Creating the Indexes
We constructed the Provider Integration Index and Facility Integration Index using weights calculated for each of the variables by dividing its factor loading by the sum of the factor loadings of all variables in that component (see weights column in Table 4). Next, we multiplied the variables included in each component by their associated weights and summed the values. Finally, we calculated the Provider Integration Index score and the Facility Integration Index score for each facility by multiplying these values by ten. The indexes thus range in value from zero to ten, with a higher score indicating a higher level of integration. Each facility was classified as having “low integration” (index score 0 - 3.29), “medium integration” (3.30 - 6.59) or “high integration” (6.60 -10.00). These classifications were determined by dividing raw scores equally into tertiles along the score continuum of zero to ten. A sensitivity analysis was conducted to identify the effects of excluding from the sample those facilities that do not offer child immunization (n=61); there were no statistically significant differences between the indexes that include all facilities versus those with the restricted set of facilities. We retained these facilities in the sample because one goal of the paper is to assess integration across the range of facilities and circumstances represented by our sample. Excluding these facilities would prevent us from knowing the full extent of integration across our sample. Additionally, one key benefit of developing these indexes is the ability to apply them to understand the effects of integration on health and service delivery outcomes. Having a score for facilities that do not offer child immunization allows future research to better identify correlations between level of integration (even very low level) and other outcomes.

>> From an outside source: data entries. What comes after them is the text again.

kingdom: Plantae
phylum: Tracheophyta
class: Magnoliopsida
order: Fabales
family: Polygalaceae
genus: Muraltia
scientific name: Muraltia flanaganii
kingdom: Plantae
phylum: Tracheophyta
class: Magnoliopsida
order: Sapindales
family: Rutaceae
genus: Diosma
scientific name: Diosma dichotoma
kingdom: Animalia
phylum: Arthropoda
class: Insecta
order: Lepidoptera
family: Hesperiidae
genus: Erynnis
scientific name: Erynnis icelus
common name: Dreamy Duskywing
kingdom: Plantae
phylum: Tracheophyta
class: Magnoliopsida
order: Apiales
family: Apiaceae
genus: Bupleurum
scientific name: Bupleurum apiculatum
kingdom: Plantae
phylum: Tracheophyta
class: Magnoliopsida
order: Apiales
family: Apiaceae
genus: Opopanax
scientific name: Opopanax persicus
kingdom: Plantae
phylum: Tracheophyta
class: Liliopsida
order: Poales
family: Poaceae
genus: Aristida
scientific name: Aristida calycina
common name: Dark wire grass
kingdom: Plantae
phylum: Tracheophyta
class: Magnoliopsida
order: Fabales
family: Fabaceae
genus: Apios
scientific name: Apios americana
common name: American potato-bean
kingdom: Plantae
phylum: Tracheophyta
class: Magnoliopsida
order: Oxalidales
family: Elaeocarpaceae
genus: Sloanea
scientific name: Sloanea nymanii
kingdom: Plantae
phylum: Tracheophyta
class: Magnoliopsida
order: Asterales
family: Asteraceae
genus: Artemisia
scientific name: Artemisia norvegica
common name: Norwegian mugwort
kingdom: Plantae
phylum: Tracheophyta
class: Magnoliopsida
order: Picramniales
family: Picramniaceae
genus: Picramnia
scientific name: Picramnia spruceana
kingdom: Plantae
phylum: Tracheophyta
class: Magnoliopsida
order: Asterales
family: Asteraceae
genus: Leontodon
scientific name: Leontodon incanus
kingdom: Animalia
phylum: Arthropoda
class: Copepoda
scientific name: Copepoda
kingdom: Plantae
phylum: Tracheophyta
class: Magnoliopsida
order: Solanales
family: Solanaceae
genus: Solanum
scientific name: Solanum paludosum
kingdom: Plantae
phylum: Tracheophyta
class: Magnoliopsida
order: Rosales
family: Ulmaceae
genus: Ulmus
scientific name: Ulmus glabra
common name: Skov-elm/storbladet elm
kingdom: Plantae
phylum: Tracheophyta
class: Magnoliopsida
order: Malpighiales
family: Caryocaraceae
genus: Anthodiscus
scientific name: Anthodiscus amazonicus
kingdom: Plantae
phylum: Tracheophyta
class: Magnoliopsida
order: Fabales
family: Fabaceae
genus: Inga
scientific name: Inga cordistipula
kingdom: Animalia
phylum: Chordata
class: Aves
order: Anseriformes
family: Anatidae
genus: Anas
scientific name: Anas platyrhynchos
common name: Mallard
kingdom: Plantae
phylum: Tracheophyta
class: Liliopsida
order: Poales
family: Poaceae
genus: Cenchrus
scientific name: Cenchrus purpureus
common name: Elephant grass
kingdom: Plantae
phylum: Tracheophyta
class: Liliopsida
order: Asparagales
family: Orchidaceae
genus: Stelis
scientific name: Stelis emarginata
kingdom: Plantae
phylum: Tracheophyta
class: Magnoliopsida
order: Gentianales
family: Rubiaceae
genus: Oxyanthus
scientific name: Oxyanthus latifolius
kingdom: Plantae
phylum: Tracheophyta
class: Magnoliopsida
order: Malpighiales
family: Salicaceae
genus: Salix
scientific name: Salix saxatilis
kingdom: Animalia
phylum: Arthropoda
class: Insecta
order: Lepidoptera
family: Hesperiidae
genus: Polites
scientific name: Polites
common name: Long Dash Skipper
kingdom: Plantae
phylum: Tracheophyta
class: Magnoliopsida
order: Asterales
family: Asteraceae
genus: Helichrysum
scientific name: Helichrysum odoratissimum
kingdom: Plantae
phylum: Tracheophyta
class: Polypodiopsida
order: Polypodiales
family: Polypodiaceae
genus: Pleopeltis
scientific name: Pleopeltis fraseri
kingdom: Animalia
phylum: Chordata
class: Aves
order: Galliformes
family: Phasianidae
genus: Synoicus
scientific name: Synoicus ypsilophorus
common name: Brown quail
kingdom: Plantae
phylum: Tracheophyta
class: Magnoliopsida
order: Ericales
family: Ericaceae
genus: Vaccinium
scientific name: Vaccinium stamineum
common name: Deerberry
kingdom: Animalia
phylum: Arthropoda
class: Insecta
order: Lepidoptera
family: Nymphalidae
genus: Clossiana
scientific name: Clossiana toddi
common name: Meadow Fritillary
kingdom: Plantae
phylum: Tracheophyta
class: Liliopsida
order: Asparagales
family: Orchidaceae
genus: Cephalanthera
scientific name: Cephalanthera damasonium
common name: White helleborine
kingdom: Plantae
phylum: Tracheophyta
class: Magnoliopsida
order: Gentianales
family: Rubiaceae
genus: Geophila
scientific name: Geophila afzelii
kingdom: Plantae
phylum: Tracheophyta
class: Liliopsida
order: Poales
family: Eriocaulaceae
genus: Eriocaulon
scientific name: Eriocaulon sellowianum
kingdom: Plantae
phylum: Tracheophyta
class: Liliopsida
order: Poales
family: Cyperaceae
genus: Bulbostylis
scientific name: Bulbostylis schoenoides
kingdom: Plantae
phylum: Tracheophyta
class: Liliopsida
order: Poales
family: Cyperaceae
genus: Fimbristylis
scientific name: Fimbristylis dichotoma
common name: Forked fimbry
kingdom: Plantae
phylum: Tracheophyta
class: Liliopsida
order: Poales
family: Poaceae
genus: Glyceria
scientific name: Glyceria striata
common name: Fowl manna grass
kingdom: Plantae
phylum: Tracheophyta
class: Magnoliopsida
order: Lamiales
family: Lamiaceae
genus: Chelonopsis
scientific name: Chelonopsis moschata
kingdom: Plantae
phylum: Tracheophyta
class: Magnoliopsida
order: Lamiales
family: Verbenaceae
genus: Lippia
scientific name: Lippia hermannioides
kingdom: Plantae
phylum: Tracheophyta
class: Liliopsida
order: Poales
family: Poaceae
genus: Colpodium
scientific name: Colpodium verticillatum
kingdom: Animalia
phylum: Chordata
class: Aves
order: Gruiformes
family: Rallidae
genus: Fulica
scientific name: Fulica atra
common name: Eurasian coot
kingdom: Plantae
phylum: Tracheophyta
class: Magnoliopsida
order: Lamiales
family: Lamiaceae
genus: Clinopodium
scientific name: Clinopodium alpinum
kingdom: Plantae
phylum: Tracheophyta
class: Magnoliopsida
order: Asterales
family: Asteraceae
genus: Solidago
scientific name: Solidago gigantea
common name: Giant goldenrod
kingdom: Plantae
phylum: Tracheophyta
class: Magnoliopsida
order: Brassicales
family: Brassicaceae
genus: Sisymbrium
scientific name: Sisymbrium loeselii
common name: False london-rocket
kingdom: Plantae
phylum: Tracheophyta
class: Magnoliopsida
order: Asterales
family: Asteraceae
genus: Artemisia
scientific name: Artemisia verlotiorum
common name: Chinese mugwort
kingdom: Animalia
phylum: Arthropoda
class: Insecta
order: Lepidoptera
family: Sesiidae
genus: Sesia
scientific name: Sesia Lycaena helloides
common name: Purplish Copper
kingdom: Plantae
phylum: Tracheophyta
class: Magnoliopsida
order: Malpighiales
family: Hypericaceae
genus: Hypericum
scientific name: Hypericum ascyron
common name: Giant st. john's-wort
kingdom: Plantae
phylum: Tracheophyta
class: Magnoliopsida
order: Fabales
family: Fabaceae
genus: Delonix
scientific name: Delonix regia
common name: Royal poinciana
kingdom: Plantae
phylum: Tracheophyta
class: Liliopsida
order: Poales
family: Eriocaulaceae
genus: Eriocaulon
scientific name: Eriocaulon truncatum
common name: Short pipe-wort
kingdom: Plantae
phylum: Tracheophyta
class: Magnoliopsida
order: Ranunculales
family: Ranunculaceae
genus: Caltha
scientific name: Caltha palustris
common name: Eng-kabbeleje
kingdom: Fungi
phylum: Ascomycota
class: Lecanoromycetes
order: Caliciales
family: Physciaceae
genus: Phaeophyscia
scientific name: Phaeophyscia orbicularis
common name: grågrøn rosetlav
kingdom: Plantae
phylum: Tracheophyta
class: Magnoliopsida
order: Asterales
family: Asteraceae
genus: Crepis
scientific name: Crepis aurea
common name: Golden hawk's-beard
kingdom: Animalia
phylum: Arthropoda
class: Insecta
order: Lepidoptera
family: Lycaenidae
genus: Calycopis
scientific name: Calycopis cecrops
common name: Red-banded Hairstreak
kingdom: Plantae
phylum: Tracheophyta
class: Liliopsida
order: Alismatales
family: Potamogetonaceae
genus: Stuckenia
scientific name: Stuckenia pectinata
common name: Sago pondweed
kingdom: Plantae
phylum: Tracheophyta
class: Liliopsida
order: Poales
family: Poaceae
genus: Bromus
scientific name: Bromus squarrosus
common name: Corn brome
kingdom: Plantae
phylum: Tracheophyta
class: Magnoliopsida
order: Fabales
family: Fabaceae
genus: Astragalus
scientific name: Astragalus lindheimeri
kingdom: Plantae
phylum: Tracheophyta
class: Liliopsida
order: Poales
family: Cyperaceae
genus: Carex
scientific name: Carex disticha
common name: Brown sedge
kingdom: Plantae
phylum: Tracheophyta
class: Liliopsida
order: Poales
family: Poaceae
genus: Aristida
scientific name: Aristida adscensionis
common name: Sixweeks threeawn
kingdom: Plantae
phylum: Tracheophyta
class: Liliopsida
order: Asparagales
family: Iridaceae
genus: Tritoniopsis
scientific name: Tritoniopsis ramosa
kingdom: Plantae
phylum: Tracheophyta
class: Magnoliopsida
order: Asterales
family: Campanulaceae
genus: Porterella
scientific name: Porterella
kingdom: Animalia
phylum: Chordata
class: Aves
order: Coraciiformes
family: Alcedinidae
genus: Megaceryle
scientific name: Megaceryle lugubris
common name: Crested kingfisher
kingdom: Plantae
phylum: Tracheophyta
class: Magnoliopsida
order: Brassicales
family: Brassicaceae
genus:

Index Coherence and Robustness
Following Filmer and Pritchett (2001), we assessed the internal coherence and robustness of the indexes (48). We examined internal coherence by comparing facility characteristics and index scores across low (0-3.29), medium (3.30-6.59), and high integration groups (6.60-10). We assessed robustness by examining how the classifications of facilities having high Integration Index scores changed when different sub-sets of variables were entered into the PCA. To assess the robustness of the Provider Integration Index, we ran 6 variations of the PCA. The first variation (“base case”) included all variables. Each subsequent model omitted one of the provider integration variables. Similarly, to assess the robustness of the Facility Integration Index, we ran 4 variations of the PCA. The first variation (the “base case”) included all variables. Each subsequent model omitted one of the facility integration variables. Looking only at the sites classified as “high integration” in the base case, we examine the impact on classification when we omit one variable at a time from the PCA. As an additional robustness check, we also created the indexes using Exploratory Factor Analysis to ascertain whether these indexes correlate with those created using PCA.